I was with friends around Mirissa (on the south coast of Sri Lanka) one year in January when these beachside shrubs were flowering. Lasting just the one night, the artless sweet-smelling pompoms fall in the morning, leaving the seed pod to mature into a handsome purse on the tree. We first discovered the flowers strewn on the beach when we went for our morning walk. While we were able to admire the flowers glowing palely in the moonlight, the trick was to capture an image in the daylight, before they fell. I never discovered what they are called, and for some reason I’ve never been at another beach when they were flowering.
See other Delicate entries for this week’s Photo Challenge.
The mystery has been solved!
Among other things, Chullie tells of a young man who was planting Moodilla as part of the Tsunami land rehabilitation around Kalutara – which is the sort of story I love to read about. And Wikipedia has a beautiful drawing by Francisco Manuel Blanco, from his 1880-1887 folio Flora de Filipinas, which makes the plant description at http://toptropicals.com/catalog/uid/Barringtonia_asiatica.htm immediately recognisable:
Barringtonia asiatica, Mammea asiatica, Barringtonia speciosa, Agasta asiatica, Butonica rumphina
Family: Barringtoniaceae / Lecythidaceae
Sea Poison Tree, Langasat, Fish Poison Tree, Putat Laut, Butun, Butong, Pertun, Balubiton, Lugo, Motong-botong, Vuton
Origin: Coastal areas of: Indian, Madagascar, Philippines, Polynesia
This curious plant grows in sand or sand-mix with lots of water and sun. The stem will reach for up to 60Ft, and the flowers are white. It can be reproduced by seeds. What seems to be a caudex is just the large nut which will disappear by time. In habitat it is a large tree that grows on sandy and rocky shores, it has large leaves held in rosettes at the ends of branches. The young leaves are a beautiful bronze with pinkish veins. Old leaves turn yellowish. The flowers are delightful puff balls of white stamens tipped with pink. They open at night and attract large moths and nectar-feeding bats with their heavy scent. The next morning, the flower stamens are usually found strewn beneath the tree. The fruits have a typical lantern shape and float on the water. The fruit can survive drifting on the sea for long distances and for periods of up to 2 years.
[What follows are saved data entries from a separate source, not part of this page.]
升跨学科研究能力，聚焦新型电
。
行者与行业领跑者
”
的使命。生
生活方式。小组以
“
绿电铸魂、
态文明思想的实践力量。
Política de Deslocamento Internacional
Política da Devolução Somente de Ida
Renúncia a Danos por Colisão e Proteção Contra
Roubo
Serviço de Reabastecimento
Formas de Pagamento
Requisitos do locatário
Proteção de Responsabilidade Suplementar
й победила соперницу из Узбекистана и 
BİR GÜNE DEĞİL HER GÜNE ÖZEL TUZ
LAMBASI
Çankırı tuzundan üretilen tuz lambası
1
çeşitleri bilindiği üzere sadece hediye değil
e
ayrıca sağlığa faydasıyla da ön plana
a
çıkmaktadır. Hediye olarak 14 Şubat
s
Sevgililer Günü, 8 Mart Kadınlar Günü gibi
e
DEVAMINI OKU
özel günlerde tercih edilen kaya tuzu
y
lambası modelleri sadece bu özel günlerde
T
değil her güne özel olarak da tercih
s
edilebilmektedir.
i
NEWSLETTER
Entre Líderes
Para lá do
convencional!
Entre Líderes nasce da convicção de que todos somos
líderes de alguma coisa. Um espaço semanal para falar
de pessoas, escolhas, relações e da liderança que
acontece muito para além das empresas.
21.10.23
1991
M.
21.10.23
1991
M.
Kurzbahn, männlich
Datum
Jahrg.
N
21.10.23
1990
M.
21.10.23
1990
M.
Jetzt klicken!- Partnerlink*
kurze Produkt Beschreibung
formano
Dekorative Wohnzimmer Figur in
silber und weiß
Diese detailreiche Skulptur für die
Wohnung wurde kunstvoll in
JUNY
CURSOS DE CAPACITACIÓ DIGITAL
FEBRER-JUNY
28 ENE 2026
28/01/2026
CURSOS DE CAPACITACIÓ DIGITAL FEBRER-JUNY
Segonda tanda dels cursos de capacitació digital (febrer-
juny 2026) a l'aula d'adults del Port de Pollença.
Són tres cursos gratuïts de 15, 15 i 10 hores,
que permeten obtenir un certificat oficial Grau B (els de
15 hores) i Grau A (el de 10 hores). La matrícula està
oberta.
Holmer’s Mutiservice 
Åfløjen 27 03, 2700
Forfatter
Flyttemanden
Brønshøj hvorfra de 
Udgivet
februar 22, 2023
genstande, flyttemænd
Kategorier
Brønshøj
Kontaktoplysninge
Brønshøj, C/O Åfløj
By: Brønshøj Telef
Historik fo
They were among the first seeds to arrive on the island of Krakatau when it first emerged out of the sea. The outermost layer of the fruit wall is green turning brown when ripe. The middle layer is spongy and contains air sacs to help the fruit float. The innermost layer is hard and thick to protect the seed (the layers of spongy and hard coverings are somewhat similar to the coconut). All parts of the tree contain saponin, a poison. The seeds and other parts of the plant are pounded, pulped or grated to release the poison and used to stun fish in freshwater streams. The floating seeds are sometimes used as fishing floats. A colorful shady tree, it is commonly planted as a roadside tree. The heated leaves are used to treat stomach ache and rheumatism (Philippines); seeds are used to get rid of intestinal worms.